» PROBLEM DESCRIPTION: For every line that contains the string "https", pull that line out of the material below.
-- INFORMATION follows --
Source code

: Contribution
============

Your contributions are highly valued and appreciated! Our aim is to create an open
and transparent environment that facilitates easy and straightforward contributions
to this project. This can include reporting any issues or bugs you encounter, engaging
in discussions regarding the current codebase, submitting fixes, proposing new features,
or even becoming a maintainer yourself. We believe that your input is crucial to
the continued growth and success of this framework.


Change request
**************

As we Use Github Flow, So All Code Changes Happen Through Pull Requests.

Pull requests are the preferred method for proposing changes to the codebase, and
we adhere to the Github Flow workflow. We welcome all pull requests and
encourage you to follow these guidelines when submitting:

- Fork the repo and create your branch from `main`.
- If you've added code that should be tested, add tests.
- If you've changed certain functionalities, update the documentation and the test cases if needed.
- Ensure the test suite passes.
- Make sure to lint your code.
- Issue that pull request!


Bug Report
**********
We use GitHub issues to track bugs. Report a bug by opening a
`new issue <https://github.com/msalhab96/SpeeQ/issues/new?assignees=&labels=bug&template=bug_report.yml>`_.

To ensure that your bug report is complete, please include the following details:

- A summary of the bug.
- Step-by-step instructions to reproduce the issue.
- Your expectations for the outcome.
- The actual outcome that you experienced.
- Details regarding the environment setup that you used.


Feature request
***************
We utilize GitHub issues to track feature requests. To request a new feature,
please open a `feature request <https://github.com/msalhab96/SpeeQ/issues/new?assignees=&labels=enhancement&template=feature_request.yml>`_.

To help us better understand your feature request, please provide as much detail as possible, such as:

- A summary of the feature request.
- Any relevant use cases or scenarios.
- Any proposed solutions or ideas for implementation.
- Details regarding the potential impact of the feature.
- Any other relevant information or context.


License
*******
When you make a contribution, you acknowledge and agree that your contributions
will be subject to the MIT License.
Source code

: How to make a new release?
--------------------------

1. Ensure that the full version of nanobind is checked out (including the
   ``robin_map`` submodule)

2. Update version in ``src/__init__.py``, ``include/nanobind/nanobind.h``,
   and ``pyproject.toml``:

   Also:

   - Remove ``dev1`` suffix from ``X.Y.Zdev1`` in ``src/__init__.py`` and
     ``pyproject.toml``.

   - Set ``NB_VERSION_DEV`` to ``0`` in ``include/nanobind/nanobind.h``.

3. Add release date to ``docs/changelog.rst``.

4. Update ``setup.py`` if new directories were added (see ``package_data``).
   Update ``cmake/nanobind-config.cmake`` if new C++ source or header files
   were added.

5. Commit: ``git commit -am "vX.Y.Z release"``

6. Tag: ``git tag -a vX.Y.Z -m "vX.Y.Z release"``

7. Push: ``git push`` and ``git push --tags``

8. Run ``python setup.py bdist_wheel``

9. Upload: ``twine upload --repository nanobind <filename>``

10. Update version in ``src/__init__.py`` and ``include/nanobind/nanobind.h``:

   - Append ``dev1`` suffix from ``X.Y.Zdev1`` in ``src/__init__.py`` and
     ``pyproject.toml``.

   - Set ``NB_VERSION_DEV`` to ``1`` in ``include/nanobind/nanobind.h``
-- INFORMATION concluded --
» ANSWER BELOW:
`new issue <https://github.com/msalhab96/SpeeQ/issues/new?assignees=&labels=bug&template=bug_report.yml>`_.
please open a `feature request <https://github.com/msalhab96/SpeeQ/issues/new?assignees=&labels=enhancement&template=feature_request.yml>`_.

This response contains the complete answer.